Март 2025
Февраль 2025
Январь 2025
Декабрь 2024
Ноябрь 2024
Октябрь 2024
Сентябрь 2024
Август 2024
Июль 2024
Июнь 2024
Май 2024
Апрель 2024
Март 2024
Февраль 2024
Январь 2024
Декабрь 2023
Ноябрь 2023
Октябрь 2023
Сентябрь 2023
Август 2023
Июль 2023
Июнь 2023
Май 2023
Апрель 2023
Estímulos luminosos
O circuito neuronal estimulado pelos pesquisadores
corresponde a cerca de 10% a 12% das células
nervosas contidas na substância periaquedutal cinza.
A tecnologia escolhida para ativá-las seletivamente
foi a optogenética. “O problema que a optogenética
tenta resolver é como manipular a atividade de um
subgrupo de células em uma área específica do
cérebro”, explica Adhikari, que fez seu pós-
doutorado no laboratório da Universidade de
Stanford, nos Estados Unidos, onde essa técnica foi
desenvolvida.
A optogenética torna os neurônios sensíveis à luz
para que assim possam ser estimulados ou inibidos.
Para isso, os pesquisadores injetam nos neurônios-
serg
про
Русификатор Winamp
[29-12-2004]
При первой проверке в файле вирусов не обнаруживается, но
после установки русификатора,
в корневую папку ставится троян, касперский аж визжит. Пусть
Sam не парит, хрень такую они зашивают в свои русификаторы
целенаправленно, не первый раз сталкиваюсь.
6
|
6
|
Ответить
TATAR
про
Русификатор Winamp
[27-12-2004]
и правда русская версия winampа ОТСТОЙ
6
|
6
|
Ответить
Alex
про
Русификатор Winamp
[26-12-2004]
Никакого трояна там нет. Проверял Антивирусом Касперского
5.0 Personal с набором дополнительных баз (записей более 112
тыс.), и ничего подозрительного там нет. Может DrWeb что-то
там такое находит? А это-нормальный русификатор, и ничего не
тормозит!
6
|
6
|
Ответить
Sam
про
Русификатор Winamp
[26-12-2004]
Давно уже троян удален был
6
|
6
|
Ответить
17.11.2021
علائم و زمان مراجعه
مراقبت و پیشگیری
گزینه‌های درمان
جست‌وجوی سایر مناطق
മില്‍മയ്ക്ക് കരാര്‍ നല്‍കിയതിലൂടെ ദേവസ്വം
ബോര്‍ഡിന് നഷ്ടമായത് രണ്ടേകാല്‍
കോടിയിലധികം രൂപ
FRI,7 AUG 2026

◆ ◆ ◆ ◆

**Task objective:**
Find every line in the rows above that contains the word "pesquisadores" and copy each of those lines in full. Case counts.

**Result of this task:**
O circuito neuronal estimulado pelos pesquisadores
Para isso, os pesquisadores injetam nos neurônios-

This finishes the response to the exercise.